Témoignage du détenu Ridha Boukadi :

En 1996, j’étais à la prison de Tunis au pavillon de l’isolement qui se trouvait au-dessus de l’infirmerie. La promenade ne durait pas plus de sept minutes. La mise en isolement total des détenus, était une des nombreuses mesures arbitraires en pratique. Une fois dans sa cellule, le détenu est totalement coupé de son environnement. Il n’a d’autre lien qu’avec le gardien chargé de le surveiller. Les rapports avec les détenus sont régis par les seules considérations sécuritaires. Même les autres gardiens n’avaient pas le droit d’entretenir des relations avec le détenu.

En 1996, deux détenus ont été placés en isolement sous les numéros un et deux. Personne ne connaissait rien d’autre d’eux que leurs numéros respectifs. C’est  ce que m’a rapporté un détenu qui connût l’isolement durant la même période.

Témoignage du détenu Néjib Ellaouati :

J’ai été mis à l’isolement dans une cellule située au-dessus de l’infirmerie de la prison. Elle était dépourvue de tout. Il n’y avait ni toilette, ni aération, ni eau. La fenêtre était fermée avec des clous et donc condamnée. J’avais un sceau d’eau pour ma toilette et autres besoins et un autre pour les eaux usées. Je devais frapper à la porte et attendre qu’on vienne m’ouvrir pour faire mes besoins naturels. Les heures de promenade n’étaient pas régulières et il arrivait souvent qu’on m’oublie. Parfois je ne quitte pas mon isolement de la journée et il n’est pas rare qu’on oublie de me servir à manger.

Témoignage du détenu  Abdallah Zouari :

En 1995, j’ai été transféré à la prison de R’jim Mâatoug en plein désert. Elle avait pour directeur, à l’époque, le dénommé Mourad Hannachi. J’ai tété mis en isolement durant cinq mois pendant lesquels je n’avais vu personne d’autre que mon geôlier. Ce dernier ne me laissait quitter ma geôle que pendant cinq minutes le matin et autant le soir. C’était tout juste ce qu’il me fallait pour faire mes besoins, laver mes vêtements et ma vaisselle et me fournir en eau.

Pour me conduire à la douche, on me bandait les yeux. L’adjoint au directeur, le dénommé Kilani Hani, prenait soin de me couvrir encore la tête d’une couverture pour m’empêcher de voir quoique ce soit. C’est en aveugle qu’on m’y amenait.

En 1998, à la prison de Houareb, dirigée à l’époque par le dénommé Riadh Amari, je fus mis en isolement dans une cellule se trouvant juste sous le dortoir des gardiens. L’eau usée coulait abondamment du plafond. J’y suis resté pendant trois mois, sans jamais sortir en promenade ne serait-ce qu’un instant. D’autre part, le directeur m’avait privé de nourriture pendant trois jours

La nourriture et les conditions sanitaires :

« La ration alimentaire est juste suffisante pour vous permettre de vous tenir debout pendant l’appel, matin et soir ».

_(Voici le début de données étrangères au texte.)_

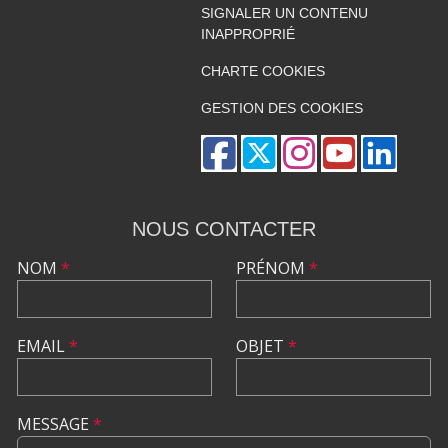
SIGNALER UN CONTENU
INAPPROPRIÉ
CHARTE COOKIES
GESTION DES COOKIES
NOUS CONTACTER
NOM
*
PRÉNOM
*
EMAIL
*
OBJET
*
MESSAGE
*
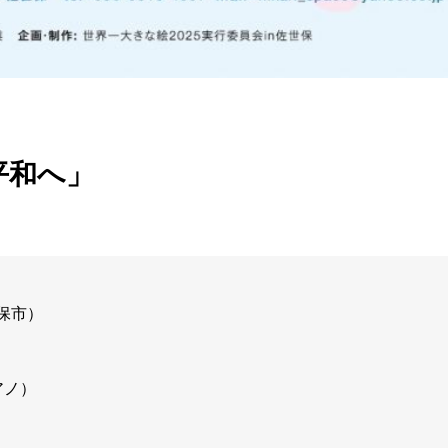
平和へ」
世保市）
アノ）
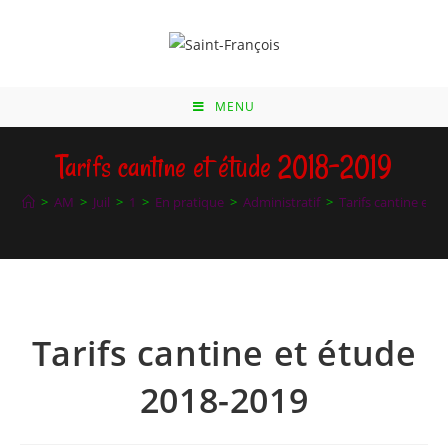
Skip
to
content
MENU
Tarifs cantine et étude 2018-2019
>
AM
>
Juil
>
1
>
En pratique
>
Administratif
>
Tarifs cantine et 
Tarifs cantine et étude
2018-2019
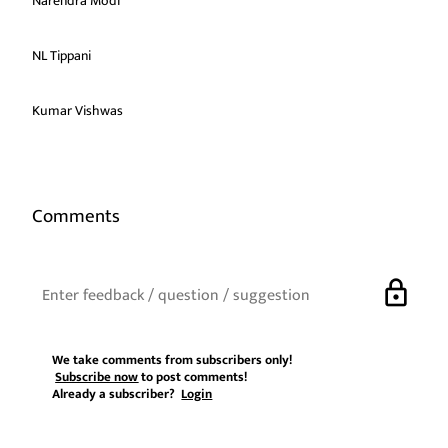
Narendra Modi
NL Tippani
Kumar Vishwas
Comments
lock
We take comments from subscribers only!
Subscribe now
to post comments!
Already a subscriber?
Login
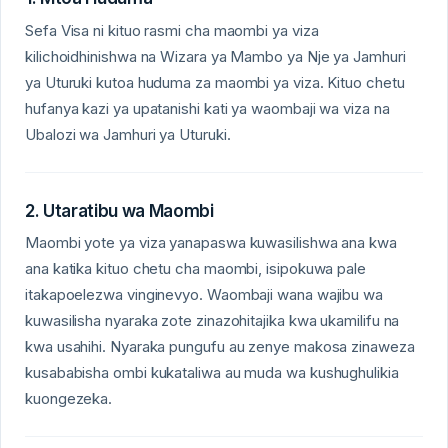
Sefa Visa ni kituo rasmi cha maombi ya viza
kilichoidhinishwa na Wizara ya Mambo ya Nje ya Jamhuri
ya Uturuki kutoa huduma za maombi ya viza. Kituo chetu
hufanya kazi ya upatanishi kati ya waombaji wa viza na
Ubalozi wa Jamhuri ya Uturuki.
2. Utaratibu wa Maombi
Maombi yote ya viza yanapaswa kuwasilishwa ana kwa
ana katika kituo chetu cha maombi, isipokuwa pale
itakapoelezwa vinginevyo. Waombaji wana wajibu wa
kuwasilisha nyaraka zote zinazohitajika kwa ukamilifu na
kwa usahihi. Nyaraka pungufu au zenye makosa zinaweza
kusababisha ombi kukataliwa au muda wa kushughulikia
kuongezeka.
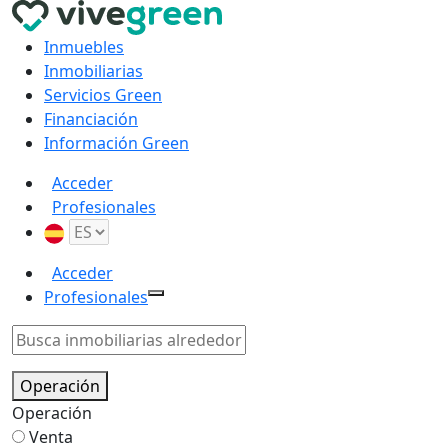
Inmuebles
Inmobiliarias
Servicios Green
Financiación
Información Green
Acceder
Profesionales
Acceder
Profesionales
Operación
Operación
Venta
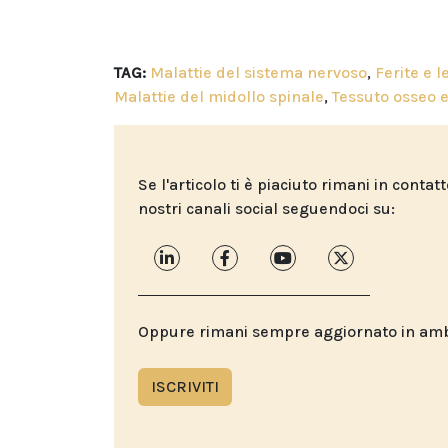
TAG:
Malattie del sistema nervoso
,
Ferite e l
Malattie del midollo spinale
,
Tessuto osseo 
Se l'articolo ti è piaciuto rimani in contat
nostri canali social seguendoci su:
Oppure rimani sempre aggiornato in ambit
ISCRIVITI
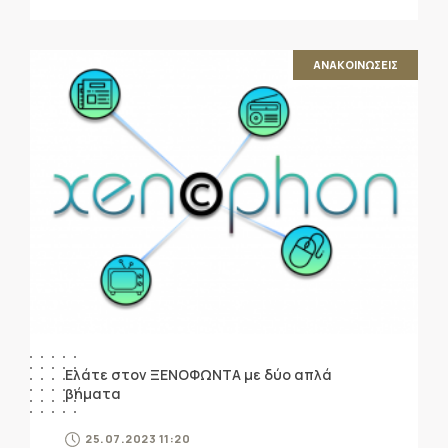
ΑΝΑΚΟΙΝΩΣΕΙΣ
Ελάτε στον ΞΕΝΟΦΩΝΤΑ με δύο απλά
βήματα
25.07.2023 11:20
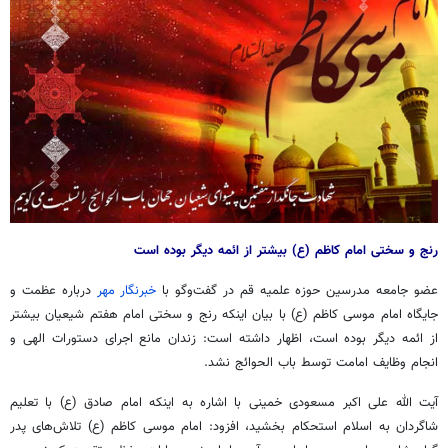
رنج و سختی امام کاظم (
ع)
بیشتر از ائمه دیگر بوده است
عضو جامعه مدرسین حوزه علمیه قم در گفت‌وگو با
خبرنگار مهر
درباره عظمت و
جایگاه امام موسی کاظم (
ع)
با بیان اینکه رنج و سختی امام هفتم شیعیان بیشتر
از ائمه دیگر بوده است، اظهار داشته است: زندان مانع اجرای دستورات الهی و
انجام وظایف امامت توسط باب
الحوائج
نشد.
آیت الله علی اکبر مسعودی خمینی با اشاره به اینکه امام صادق (
ع)
با تعلیم
شاگردان به اسلام استحکام بخشید، افزود: امام موسی کاظم (
ع)
تلاش‌های پدر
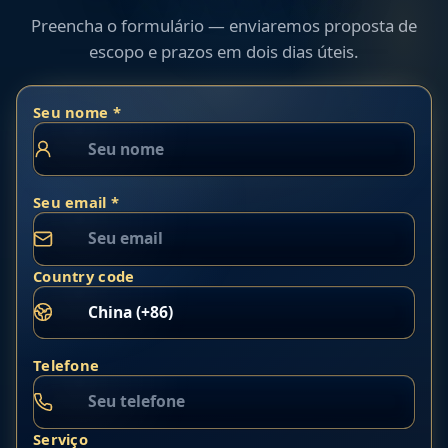
Preencha o formulário — enviaremos proposta de
escopo e prazos em dois dias úteis.
Seu nome *
Seu email *
Country code
Telefone
Serviço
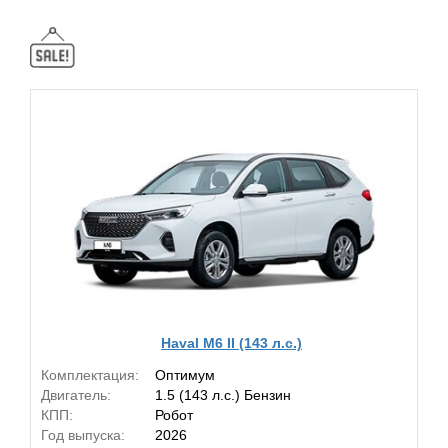
Haval M6 II (143 л.с.)
Комплектация:
Оптимум
Двигатель:
1.5 (143 л.с.) Бензин
КПП:
Робот
Год выпуска:
2026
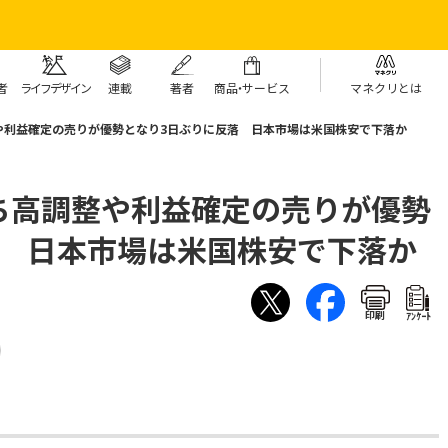
者
ライフデザイン
連載
著者
商
品・
サービス
マネクリとは
や利益確定の売りが優勢となり3日ぶりに反落 日本市場は米国株安で下落か
ち高調整や利益確定の売りが優勢
落 日本市場は米国株安で下落か
印刷
ｱﾝｹｰﾄ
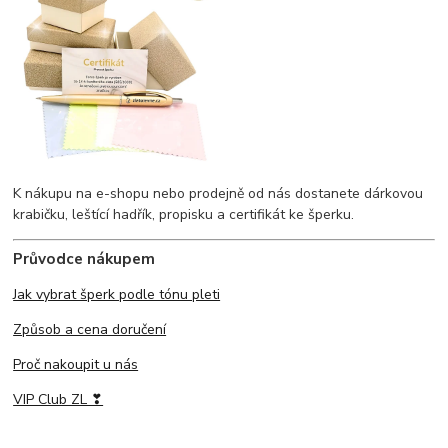
K nákupu na e-shopu nebo prodejně od nás dostanete dárkovou
krabičku, leštící hadřík, propisku a certifikát ke šperku.
Průvodce nákupem
Jak vybrat šperk podle tónu pleti
Způsob a cena doručení
Proč nakoupit u nás
VIP Club ZL ❣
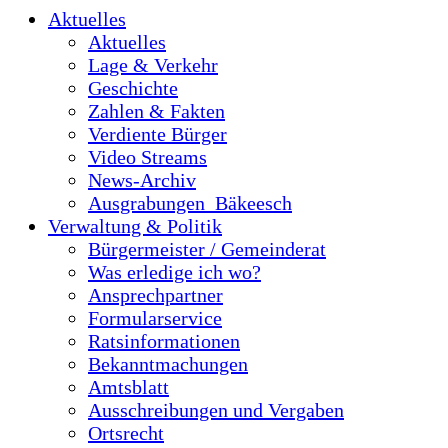
Aktuelles
Aktuelles
Lage & Verkehr
Geschichte
Zahlen & Fakten
Verdiente Bürger
Video Streams
News-Archiv
Ausgrabungen_Bäkeesch
Verwaltung & Politik
Bürgermeister / Gemeinderat
Was erledige ich wo?
Ansprechpartner
Formularservice
Ratsinformationen
Bekanntmachungen
Amtsblatt
Ausschreibungen und Vergaben
Ortsrecht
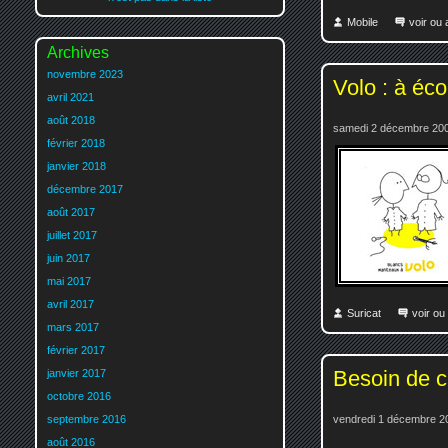
Mobile
voir ou
Archives
novembre 2023
Volo : à éco
avril 2021
août 2018
samedi 2 décembre 200
février 2018
janvier 2018
décembre 2017
août 2017
juillet 2017
juin 2017
mai 2017
avril 2017
Suricat
voir ou
mars 2017
février 2017
Besoin de c
janvier 2017
octobre 2016
vendredi 1 décembre 2
septembre 2016
août 2016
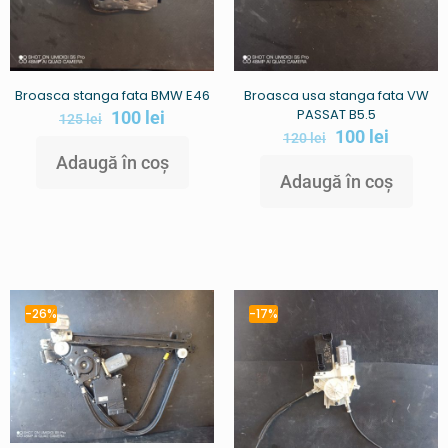
Broasca stanga fata BMW E46
Broasca usa stanga fata VW
PASSAT B5.5
100
lei
125
lei
100
lei
120
lei
Adaugă în coș
Adaugă în coș
-26%
-17%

L’article 14 du règlement des prisons stipule que le détenu a droit à :

1) Alimentation.

2) Aux soins.

3) aux médicaments, en prison ou bien à l’hôpital, sur indication du médecin de la prison et s’il s’avère impossible de le soigner à l’infirmerie de la prison.

4) Disposer des moyens d’hygiène.

L’article 27 stipule pour sa part que :

« Le détenu a droit à deux repas par jour d’une valeur nutritive correcte. Le premier repas à midi et le second le soir. Le détenu qui travaille dans les ateliers ou les chantiers de la prison, doit disposer d’un repas supplémentaire le matin de chaque journée de travail. Le détenu malade doit avoir aussi l’alimentation prescrite par le médecin de la prison ».

L’article 31 : « les centres de détention doivent disposer d’ateliers de formation et des conditions nécessaires au maintien de la santé ».

L’article 41 stipule que « Sur ordre du médecin de la prison, le détenu malade doit être transporté à l’hôpital s’il s’avère qu’il était impossible de le soigner sur place ».

Dans la réalité, les choses se passent autrement. Le nombre vertigineux des détenus islamistes atteints de maladies chroniques et présentant des signes évidents de sous- alimentation, témoigne d’une négligence préméditée. L’absence, d’autre part, d’une alimentation correcte et équilibrée des détenus et des conditions d’hygiène de base dans les centres de détention

( absence d’aération et de lumière et très grande humidité des locaux), telles que prévues par le règlement, atteste d’une volonté de nuire.

On a constaté ces dernières années, que certaines améliorations avaient été apportées, suite aux mouvements de protestation et de revendication.

Mais pour l’essentiel, les conditions sont restées les mêmes. Le détenu islamiste subit toujours le voisinage de dizaines de fumeurs, connaît les pires conditions de promiscuité et partage avec tous les autres, l’humidité et l’obscurité. Il est très souvent réduit à dormir à même le sol.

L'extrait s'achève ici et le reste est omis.